The answer must be a single number: the count of lines below that contain the string "predstavnici".

******

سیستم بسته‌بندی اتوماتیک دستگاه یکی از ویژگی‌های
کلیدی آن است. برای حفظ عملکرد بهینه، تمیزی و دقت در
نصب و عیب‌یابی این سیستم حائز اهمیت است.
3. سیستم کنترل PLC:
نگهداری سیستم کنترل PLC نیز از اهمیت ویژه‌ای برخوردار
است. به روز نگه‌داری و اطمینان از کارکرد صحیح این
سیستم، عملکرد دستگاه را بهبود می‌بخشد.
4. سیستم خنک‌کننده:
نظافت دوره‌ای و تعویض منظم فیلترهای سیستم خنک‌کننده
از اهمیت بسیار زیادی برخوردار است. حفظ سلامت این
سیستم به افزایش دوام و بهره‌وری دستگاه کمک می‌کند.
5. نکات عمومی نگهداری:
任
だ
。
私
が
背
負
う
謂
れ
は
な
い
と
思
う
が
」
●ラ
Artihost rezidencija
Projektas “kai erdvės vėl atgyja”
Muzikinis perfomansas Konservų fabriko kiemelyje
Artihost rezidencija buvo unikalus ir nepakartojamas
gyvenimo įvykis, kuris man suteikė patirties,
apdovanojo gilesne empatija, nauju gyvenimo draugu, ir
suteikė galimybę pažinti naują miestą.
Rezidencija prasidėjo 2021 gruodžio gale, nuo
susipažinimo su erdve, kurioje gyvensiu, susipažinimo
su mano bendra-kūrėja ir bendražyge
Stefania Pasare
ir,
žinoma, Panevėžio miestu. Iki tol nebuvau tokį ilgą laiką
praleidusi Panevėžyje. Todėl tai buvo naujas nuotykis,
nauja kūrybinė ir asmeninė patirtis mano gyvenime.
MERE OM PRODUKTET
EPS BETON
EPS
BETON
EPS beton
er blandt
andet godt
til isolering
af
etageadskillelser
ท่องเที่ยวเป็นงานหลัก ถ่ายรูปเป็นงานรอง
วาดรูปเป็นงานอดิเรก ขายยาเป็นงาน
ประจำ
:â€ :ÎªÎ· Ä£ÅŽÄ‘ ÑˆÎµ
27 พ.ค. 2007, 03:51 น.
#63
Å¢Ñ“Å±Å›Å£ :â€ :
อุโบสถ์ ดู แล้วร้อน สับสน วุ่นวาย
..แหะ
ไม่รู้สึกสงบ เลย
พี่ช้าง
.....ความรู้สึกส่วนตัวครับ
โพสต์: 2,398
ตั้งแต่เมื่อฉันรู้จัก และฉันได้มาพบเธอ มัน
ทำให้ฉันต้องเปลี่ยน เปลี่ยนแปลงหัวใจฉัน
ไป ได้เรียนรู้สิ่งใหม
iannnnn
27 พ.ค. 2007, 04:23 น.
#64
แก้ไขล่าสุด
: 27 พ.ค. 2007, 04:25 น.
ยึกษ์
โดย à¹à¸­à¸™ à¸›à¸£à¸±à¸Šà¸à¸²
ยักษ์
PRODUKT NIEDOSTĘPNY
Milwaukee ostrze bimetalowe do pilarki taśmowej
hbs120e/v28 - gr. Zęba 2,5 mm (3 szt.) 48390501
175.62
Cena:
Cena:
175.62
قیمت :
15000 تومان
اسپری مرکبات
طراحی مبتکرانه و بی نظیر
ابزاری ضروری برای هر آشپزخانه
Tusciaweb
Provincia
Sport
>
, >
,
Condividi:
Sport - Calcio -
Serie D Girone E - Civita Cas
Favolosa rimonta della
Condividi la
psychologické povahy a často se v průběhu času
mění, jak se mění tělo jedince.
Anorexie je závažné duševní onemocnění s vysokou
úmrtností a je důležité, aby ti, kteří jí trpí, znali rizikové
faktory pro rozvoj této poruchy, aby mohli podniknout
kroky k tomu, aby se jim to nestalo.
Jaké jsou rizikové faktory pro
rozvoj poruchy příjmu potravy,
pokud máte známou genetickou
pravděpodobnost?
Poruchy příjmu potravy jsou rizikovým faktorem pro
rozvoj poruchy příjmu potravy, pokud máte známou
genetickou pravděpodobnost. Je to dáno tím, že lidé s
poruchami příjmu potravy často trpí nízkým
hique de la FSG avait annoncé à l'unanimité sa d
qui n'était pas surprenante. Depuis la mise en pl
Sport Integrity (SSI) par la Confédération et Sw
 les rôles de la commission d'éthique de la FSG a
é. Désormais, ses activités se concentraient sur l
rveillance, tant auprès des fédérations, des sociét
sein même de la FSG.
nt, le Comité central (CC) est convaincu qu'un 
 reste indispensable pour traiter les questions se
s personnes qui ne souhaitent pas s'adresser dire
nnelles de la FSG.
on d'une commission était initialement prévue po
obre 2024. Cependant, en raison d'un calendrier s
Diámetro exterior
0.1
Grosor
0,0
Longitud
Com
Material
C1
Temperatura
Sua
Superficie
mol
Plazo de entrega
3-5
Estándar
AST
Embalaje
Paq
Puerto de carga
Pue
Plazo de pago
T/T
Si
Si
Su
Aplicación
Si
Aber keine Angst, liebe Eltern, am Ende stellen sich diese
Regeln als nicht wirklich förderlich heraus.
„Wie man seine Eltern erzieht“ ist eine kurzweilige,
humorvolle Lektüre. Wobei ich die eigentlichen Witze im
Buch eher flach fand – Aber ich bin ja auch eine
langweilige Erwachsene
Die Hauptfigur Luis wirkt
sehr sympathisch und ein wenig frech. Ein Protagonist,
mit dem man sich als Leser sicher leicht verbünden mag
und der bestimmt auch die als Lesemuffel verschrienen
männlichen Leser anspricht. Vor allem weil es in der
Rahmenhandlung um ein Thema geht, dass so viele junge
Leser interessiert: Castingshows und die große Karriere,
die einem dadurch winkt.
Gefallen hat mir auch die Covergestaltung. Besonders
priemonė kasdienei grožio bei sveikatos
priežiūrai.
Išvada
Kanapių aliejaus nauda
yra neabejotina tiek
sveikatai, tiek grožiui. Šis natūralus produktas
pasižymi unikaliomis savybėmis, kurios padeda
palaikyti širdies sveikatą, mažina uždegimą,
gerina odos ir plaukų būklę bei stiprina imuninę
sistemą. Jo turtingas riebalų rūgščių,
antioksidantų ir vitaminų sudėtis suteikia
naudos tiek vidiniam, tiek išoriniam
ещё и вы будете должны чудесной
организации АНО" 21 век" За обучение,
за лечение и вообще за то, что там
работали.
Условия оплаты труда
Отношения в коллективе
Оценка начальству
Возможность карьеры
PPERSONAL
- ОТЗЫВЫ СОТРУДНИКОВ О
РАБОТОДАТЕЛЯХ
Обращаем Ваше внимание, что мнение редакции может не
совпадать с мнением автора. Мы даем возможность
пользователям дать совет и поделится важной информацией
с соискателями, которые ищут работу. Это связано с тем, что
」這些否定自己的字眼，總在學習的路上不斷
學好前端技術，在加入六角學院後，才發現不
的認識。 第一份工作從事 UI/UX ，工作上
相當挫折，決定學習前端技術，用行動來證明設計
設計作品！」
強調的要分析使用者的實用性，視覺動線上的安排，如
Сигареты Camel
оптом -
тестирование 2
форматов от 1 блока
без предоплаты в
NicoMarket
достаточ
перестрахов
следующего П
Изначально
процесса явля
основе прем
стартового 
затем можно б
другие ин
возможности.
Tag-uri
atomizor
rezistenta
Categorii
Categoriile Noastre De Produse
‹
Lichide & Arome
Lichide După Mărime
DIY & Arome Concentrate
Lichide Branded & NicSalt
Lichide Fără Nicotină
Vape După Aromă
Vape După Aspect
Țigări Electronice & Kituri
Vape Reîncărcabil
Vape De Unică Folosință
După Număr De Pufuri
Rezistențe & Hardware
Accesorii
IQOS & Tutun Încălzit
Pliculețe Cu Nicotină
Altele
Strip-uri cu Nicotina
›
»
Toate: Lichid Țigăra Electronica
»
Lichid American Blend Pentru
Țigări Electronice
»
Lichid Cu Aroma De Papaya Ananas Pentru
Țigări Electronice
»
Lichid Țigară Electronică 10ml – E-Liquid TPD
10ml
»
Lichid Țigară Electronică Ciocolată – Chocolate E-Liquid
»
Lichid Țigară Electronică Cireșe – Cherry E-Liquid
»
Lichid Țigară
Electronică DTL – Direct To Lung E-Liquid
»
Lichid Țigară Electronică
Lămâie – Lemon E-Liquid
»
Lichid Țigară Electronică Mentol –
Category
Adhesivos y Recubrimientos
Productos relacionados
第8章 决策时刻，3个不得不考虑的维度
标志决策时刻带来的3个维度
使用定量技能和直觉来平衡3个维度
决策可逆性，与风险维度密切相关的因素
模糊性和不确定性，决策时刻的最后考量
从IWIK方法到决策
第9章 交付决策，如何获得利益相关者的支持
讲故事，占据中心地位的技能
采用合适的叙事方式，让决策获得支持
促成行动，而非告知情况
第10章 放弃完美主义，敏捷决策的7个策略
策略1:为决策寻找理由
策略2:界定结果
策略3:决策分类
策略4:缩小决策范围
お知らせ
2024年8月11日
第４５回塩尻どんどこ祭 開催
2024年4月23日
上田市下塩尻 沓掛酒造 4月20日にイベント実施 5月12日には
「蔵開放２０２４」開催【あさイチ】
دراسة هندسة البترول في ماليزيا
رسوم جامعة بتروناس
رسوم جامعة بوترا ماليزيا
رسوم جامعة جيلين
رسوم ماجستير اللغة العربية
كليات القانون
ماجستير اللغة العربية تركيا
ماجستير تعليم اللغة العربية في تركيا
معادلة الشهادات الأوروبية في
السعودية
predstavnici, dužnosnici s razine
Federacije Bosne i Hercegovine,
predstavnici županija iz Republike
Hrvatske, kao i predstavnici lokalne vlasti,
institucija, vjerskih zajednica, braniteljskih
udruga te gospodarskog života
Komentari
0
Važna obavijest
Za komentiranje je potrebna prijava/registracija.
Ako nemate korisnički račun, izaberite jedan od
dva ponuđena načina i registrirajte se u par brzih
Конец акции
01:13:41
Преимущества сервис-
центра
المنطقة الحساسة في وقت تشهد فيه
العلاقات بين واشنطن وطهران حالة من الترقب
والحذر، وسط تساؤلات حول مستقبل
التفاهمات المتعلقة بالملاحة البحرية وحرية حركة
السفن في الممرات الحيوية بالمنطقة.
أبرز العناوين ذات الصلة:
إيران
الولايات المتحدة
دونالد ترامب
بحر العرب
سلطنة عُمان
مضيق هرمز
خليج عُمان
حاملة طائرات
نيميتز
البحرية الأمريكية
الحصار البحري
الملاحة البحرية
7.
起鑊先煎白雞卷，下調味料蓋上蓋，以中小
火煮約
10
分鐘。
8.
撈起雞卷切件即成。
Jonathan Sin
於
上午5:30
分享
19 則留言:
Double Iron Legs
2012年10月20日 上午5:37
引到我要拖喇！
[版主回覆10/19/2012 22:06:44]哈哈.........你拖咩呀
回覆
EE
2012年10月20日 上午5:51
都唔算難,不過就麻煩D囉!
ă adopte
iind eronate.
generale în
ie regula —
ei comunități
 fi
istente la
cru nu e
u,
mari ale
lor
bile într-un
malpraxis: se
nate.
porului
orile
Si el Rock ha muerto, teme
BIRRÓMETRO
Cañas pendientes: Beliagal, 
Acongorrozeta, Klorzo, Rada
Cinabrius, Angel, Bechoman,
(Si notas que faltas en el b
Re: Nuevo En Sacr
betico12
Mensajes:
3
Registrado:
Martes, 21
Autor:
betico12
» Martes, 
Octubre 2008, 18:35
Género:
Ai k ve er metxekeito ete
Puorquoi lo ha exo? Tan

******

▶ [Result of this exercise] 3